American Gigolo (1980)
The First Eighties Movie
It had been many years since I saw this film, which I'd filed away in my memory as decent enough but rather shallow before. This time round, it seems a much more solidly-made work about loneliness in a cold, transactional world, with memorable characters and situations, for the most part very well-crafted and told, and of the films he directed, it might actually be Paul Schrader's best. It's certainly his most iconic.
The basic premise, of a male prostitute being wrongly charged with a murder, could easily have become silly, sordid or embarrassing, but Richard Gere, at his most impeccably beautiful, makes it all seem rather glamorous, although because of that the film lacks true feeling and realism, often resembling the cover of a fashion magazine more than anyone's lived experience.
Historically, it's of interest in that it straddles two eras perfectly: it's at once a paranoid, downbeat seventies thriller and an MTV music video. It really feels as though the 80s aesthetic begins here, and the Giorgio Moroder synthesizer soundtrack sounds like it could have accompanied 90% of all American films and TV shows made the next ten years. Without American Gigolo, it's very hard to imagine there ever being, say, a Miami Vice or Drive.
On the other hand, the ending feels disjointed and weak, concluding with a series of short and uninteresting scenes that briefly begin and then fade to black. I can't help but think this could have been handled much more compellingly, and it would have been nice if there had been some kind of a twist to the mystery of who was trying to destroy Gere's life. Instead, there's just a bunch of dull formalities and then a somewhat unrealistic happy ending. Which again, is very eighties, and another sign of the changing of the guard.
6.8/10.
You'll Never Find Me (2023)
A Weak Ending Lets Down An Otherwise Excellent Indie Horror
In the middle of a cold, dark, rainy night, a lonely man, living an isolated life in a trailer park, gives shelter to a woman who knocks at his door.

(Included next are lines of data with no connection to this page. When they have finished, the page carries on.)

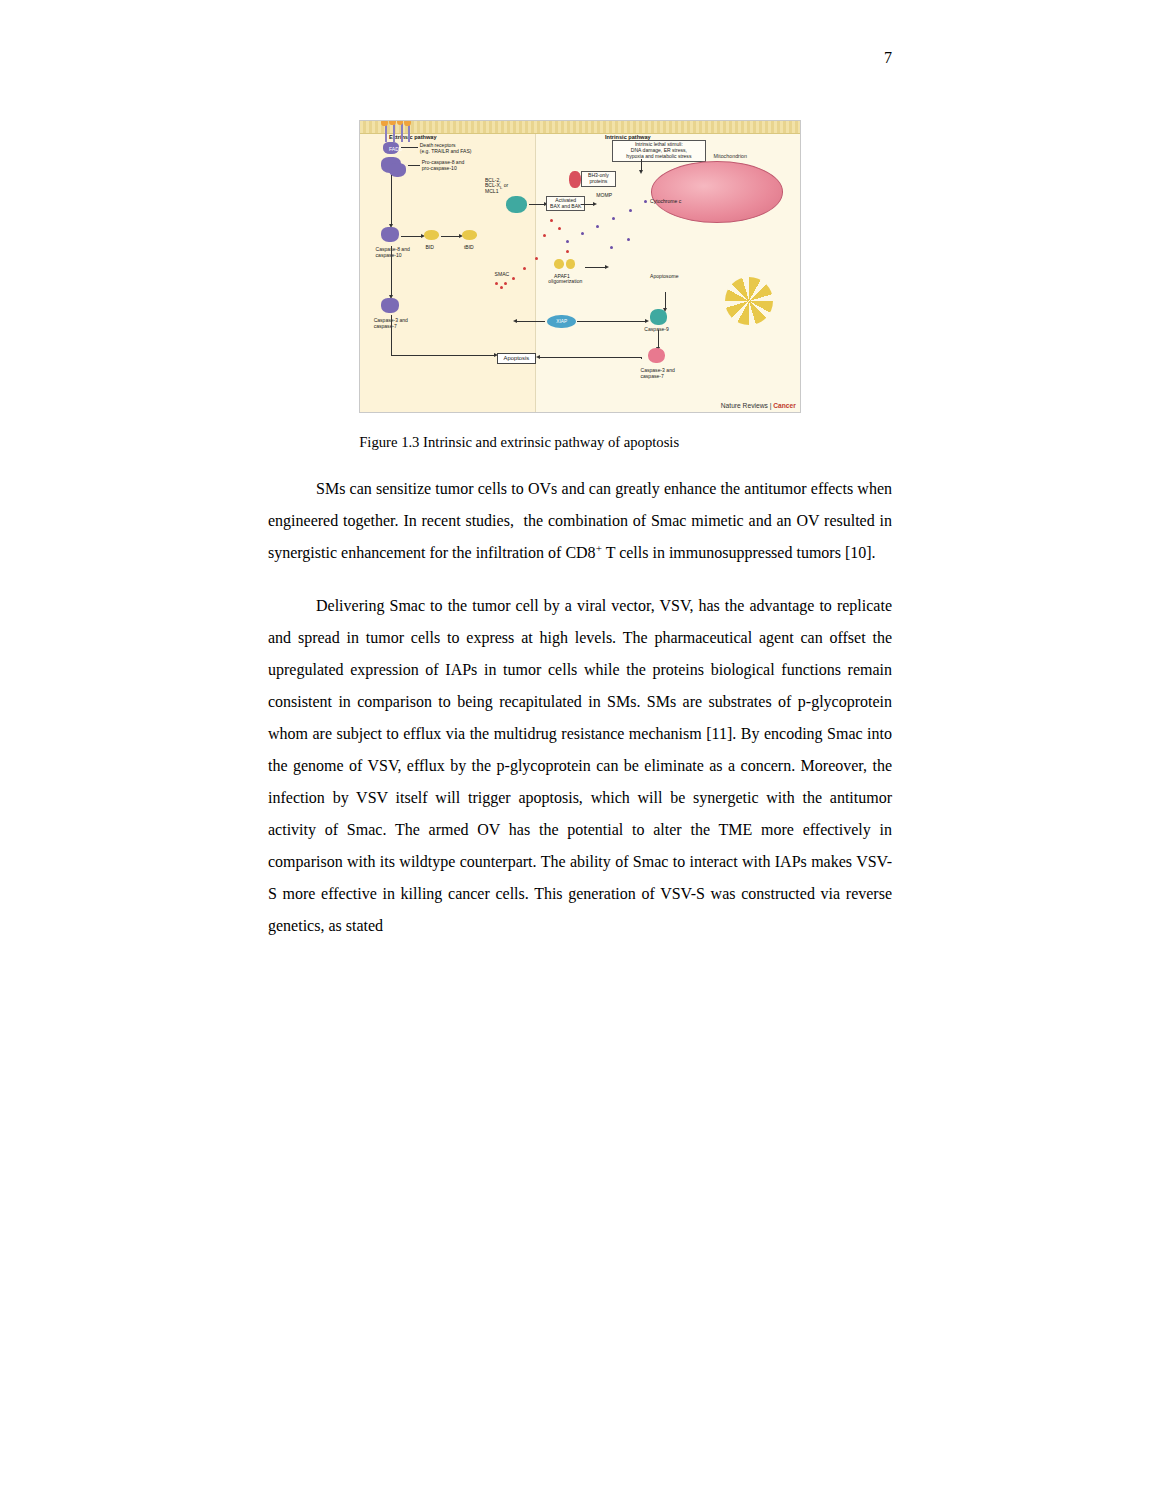7
Extrinsic pathway
Intrinsic pathway
FADD
Death receptors
(e.g. TRAILR and FAS)
Pro-caspase-8 and
pro-caspase-10
Caspase-8 and
caspase-10
BID
tBID
Caspase-3 and
caspase-7
Intrinsic lethal stimuli:
DNA damage, ER stress,
hypoxia and metabolic stress
Mitochondrion
BH3-only
proteins
BCL-2,
BCL-XL or
MCL1
Activated
BAX and BAK
MOMP
Cytochrome c
SMAC
APAF1
oligomerization
Apoptosome
Caspase-9
XIAP
Caspase-3 and
caspase-7
Apoptosis
Nature Reviews | Cancer
Figure 1.3 Intrinsic and extrinsic pathway of apoptosis
SMs can sensitize tumor cells to OVs and can greatly enhance the antitumor effects when engineered together. In recent studies, the combination of Smac mimetic and an OV resulted in synergistic enhancement for the infiltration of CD8+ T cells in immunosuppressed tumors [10].
Delivering Smac to the tumor cell by a viral vector, VSV, has the advantage to replicate and spread in tumor cells to express at high levels. The pharmaceutical agent can offset the upregulated expression of IAPs in tumor cells while the proteins biological functions remain consistent in comparison to being recapitulated in SMs. SMs are substrates of p-glycoprotein whom are subject to efflux via the multidrug resistance mechanism [11]. By encoding Smac into the genome of VSV, efflux by the p-glycoprotein can be eliminate as a concern. Moreover, the infection by VSV itself will trigger apoptosis, which will be synergetic with the antitumor activity of Smac. The armed OV has the potential to alter the TME more effectively in comparison with its wildtype counterpart. The ability of Smac to interact with IAPs makes VSV-S more effective in killing cancer cells. This generation of VSV-S was constructed via reverse genetics, as stated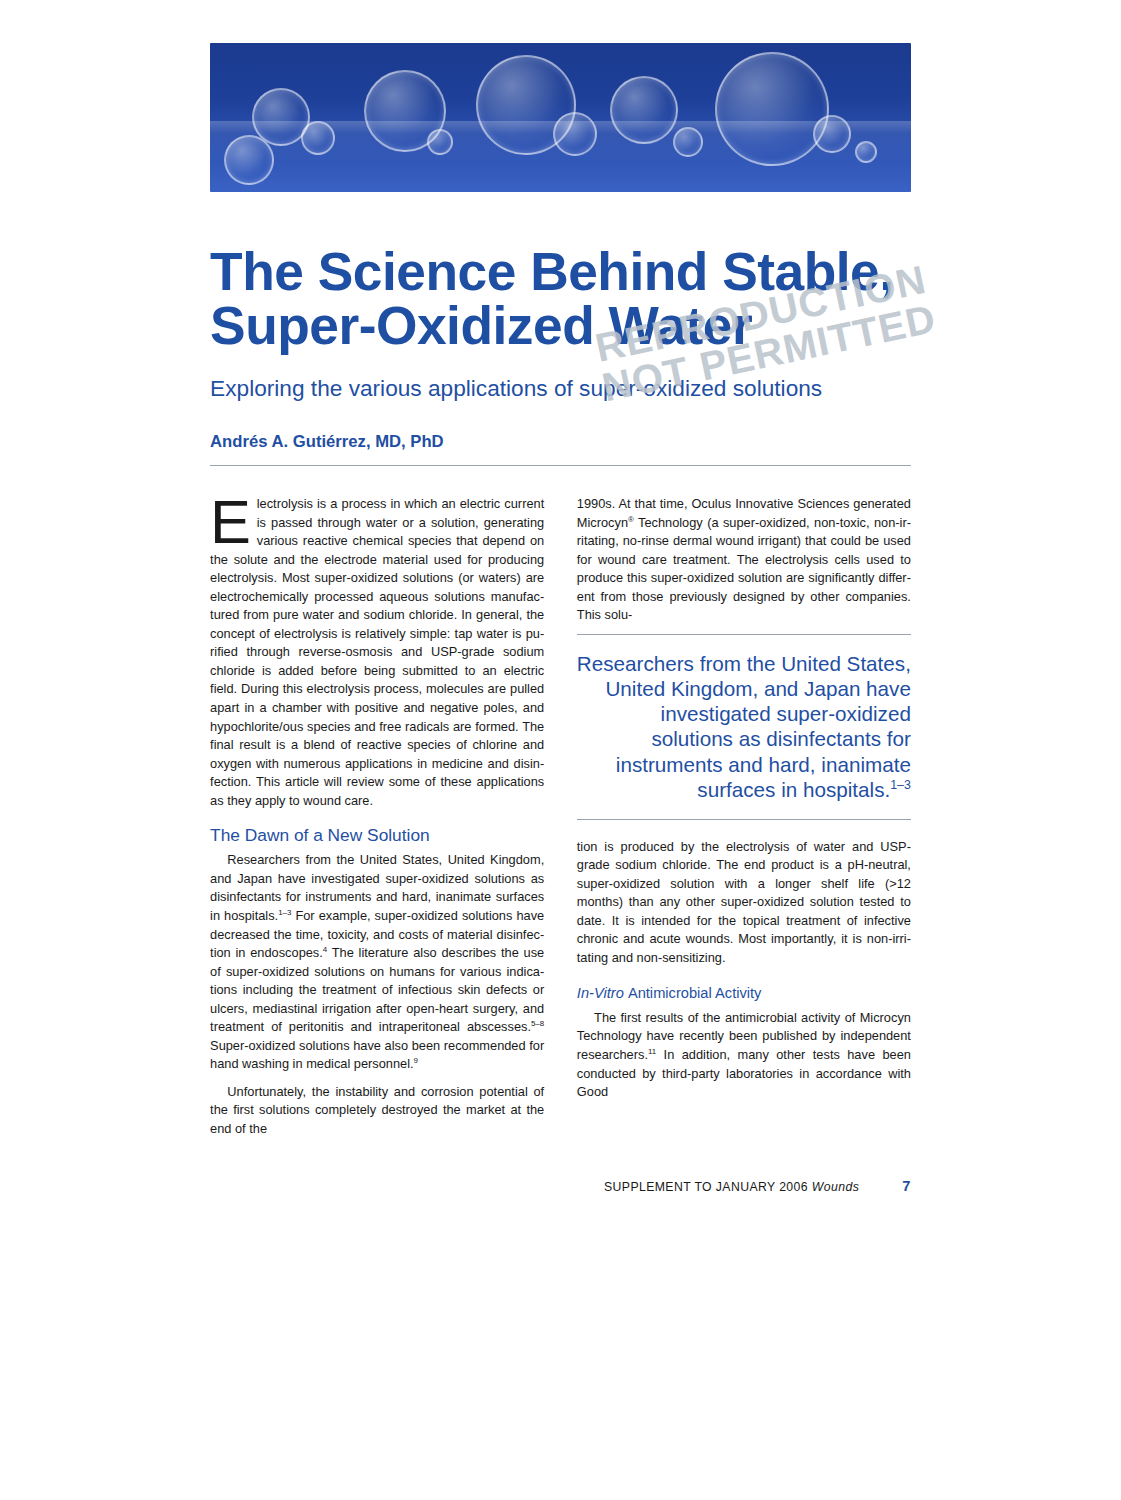REPRODUCTION NOT PERMITTED
The Science Behind Stable,
Super-Oxidized Water
Exploring the various applications of super-oxidized solutions
Andrés A. Gutiérrez, MD, PhD
Electrolysis is a process in which an electric current is passed through water or a solution, generating various reactive chemical species that depend on the solute and the electrode material used for producing electrolysis. Most super-oxidized solutions (or waters) are electrochemically processed aqueous solutions manufactured from pure water and sodium chloride. In general, the concept of electrolysis is relatively simple: tap water is purified through reverse-osmosis and USP-grade sodium chloride is added before being submitted to an electric field. During this electrolysis process, molecules are pulled apart in a chamber with positive and negative poles, and hypochlorite/ous species and free radicals are formed. The final result is a blend of reactive species of chlorine and oxygen with numerous applications in medicine and disinfection. This article will review some of these applications as they apply to wound care.
The Dawn of a New Solution
Researchers from the United States, United Kingdom, and Japan have investigated super-oxidized solutions as disinfectants for instruments and hard, inanimate surfaces in hospitals.1–3 For example, super-oxidized solutions have decreased the time, toxicity, and costs of material disinfection in endoscopes.4 The literature also describes the use of super-oxidized solutions on humans for various indications including the treatment of infectious skin defects or ulcers, mediastinal irrigation after open-heart surgery, and treatment of peritonitis and intraperitoneal abscesses.5–8 Super-oxidized solutions have also been recommended for hand washing in medical personnel.9
Unfortunately, the instability and corrosion potential of the first solutions completely destroyed the market at the end of the
1990s. At that time, Oculus Innovative Sciences generated Microcyn® Technology (a super-oxidized, non-toxic, non-irritating, no-rinse dermal wound irrigant) that could be used for wound care treatment. The electrolysis cells used to produce this super-oxidized solution are significantly different from those previously designed by other companies. This solu-
Researchers from the United States, United Kingdom, and Japan have investigated super-oxidized solutions as disinfectants for instruments and hard, inanimate surfaces in hospitals.1–3
tion is produced by the electrolysis of water and USP-grade sodium chloride. The end product is a pH-neutral, super-oxidized solution with a longer shelf life (>12 months) than any other super-oxidized solution tested to date. It is intended for the topical treatment of infective chronic and acute wounds. Most importantly, it is non-irritating and non-sensitizing.
In-Vitro Antimicrobial Activity
The first results of the antimicrobial activity of Microcyn Technology have recently been published by independent researchers.11 In addition, many other tests have been conducted by third-party laboratories in accordance with Good
Supplement to January 2006 Wounds
7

This new Australian horror gets an enormous amount of tension and atmosphere out of what is essentially a two-person story, set entirely in a mobile home. The camerawork is very high quality, wringing as much mood and texture out of the set's limited space as is possible, and the dialogue between the two leads is nuanced and constantly shifting, piquing one's attention and curiosity throughout. Brendan Rock, as the creepy man with the big, sad eyes, puts in a tremendous performance that will stay with you a long time.
The last third of the film is weaker, and more predictable, once the reveal happens, and it becomes kinda what you expected the film to be all along, which is a disappointment. And the final conclusion is not clear enough to satisfy the investment in the story: have we been watching some kind of purgatory all this time? Are these ghosts? Is any of this real?
If the filmmakers had come up with a great and unexpected ending, this could have been a cult film for the ages, but without a first-rate payoff, the best I can give it is a 6.66/10.